SMEpost

Indian SMEs can emulate Germany’s Mittelstand

In Delhi’s Okhla Industrial Area, Sahil, a former tech executive, now runs a medium-size enterprise, manufacturing parts for air-conditioners. Even though his customers include all the well-known Korean and US manufacturers selling in India, life for the tier-1 B-school graduate is never easy given the limited access to financial resources, lack of infrastructure support and a perennial problem of hiring and managing semi-skilled workers. Yet he perseveres, refusing to take the easy option of chucking it all up and going back to a cushy job. He says there is an excitement to building something of his own from the ground up that neutralizes the pain of being a part of India’s long-neglected Small and Medium Enterprises (SME) sector.

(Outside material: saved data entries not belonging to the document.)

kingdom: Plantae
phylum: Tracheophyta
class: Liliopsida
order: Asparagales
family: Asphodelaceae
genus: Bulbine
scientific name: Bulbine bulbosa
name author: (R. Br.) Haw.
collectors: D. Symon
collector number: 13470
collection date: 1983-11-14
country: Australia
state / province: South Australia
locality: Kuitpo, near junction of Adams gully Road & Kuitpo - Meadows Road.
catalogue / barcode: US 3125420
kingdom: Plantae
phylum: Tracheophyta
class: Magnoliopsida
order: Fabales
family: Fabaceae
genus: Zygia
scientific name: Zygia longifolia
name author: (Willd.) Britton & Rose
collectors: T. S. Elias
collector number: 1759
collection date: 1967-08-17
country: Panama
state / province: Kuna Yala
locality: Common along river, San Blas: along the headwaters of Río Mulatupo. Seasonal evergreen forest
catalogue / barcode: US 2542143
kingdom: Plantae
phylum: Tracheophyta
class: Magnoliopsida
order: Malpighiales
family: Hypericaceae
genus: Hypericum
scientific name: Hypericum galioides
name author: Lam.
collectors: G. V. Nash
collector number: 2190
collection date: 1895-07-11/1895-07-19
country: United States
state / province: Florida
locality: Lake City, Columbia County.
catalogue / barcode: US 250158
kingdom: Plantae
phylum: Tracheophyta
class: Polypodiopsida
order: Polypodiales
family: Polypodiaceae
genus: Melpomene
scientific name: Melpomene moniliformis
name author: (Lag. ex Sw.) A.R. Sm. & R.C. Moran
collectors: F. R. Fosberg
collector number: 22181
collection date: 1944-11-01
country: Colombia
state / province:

He isn’t the only one. In the hugely indebted steel sector, a Mumbai-based rolling mill is not only debt-free but is also planning to upgrade technology through internal accruals. In Chennai, a 20-year old SME uses collagen technologies to make highly specialized products for use in treating burns and surgical haemostasis while a Jalandhar-based company has been distributing auto spare parts of major manufacturers for over 80 years.

Some common threads run through a number of such units. Most of them are in niche areas, are run by owners who are increasingly qualified and well-educated and they are mostly unlisted companies. These are the unsung heroes of India’s growth over the last two decades, boosting it in good times and providing the anchor in bad times. They constitute India’s Mittelstand, the micro, small and medium enterprises sector, which contributes nearly 8% of the country’s GDP, 45% of its manufacturing and 40% of its exports. More pertinently they also provide the largest share of employment after agriculture.

The numbers though, could be better, much better. In Germany, the Mittelstand, which make up over 90% of all German firms, account for nearly 52% of the country’s GDP. That’s possible in India too provided we get off our obsession with large-cap companies as well as the new-age start-ups looking to be the next unicorn. But for that they will need some help from the government. Which is what Union Finance Minister Arun Jaitley has tried to do in the latest budget by cutting the corporate tax rate for SMEs with less than Rs50 crore of revenue to 25% from 30% earlier. Jaitley also announced marginal relief in income tax for small businesses with revenue of up to Rs2 crore.

These paltry concessions, hard won as they are, should just about mitigate the gloom that demonetization had plunged them into. Lacking in financial and political clout, they bear the brunt of petty officialdom even as they cope with the vagaries of a constantly changing business environment. What’s worse, realizing payments from large companies who are customers is a tall order. Credit periods are inordinately long and often extended arbitrarily. With only 5% of SMEs having access to bank credit, this severely crimps operations and inhibits necessary expansion.

What keeps them going is their traditional conservatism as well as a degree of commitment to the business not seen in many an e-commerce founder, happy to see his stake, and role, drop to minuscule levels, in quest of private equity. With free cash flow as their business mantra, under-banked and under-served simply because none of the stakeholders lends to them, these men and women know that the price of taking their eyes off the profit and loss statement can be extinction, which is why it is important for them to stay in control.

In all of this, they also hold valuable lessons for today’s new breed of entrepreneurs. Instead of starting off with dreams of hockey stick valuations and floundering in the process, India’s wannabe entrepreneurs would do well to first aim to be well-run small enterprises.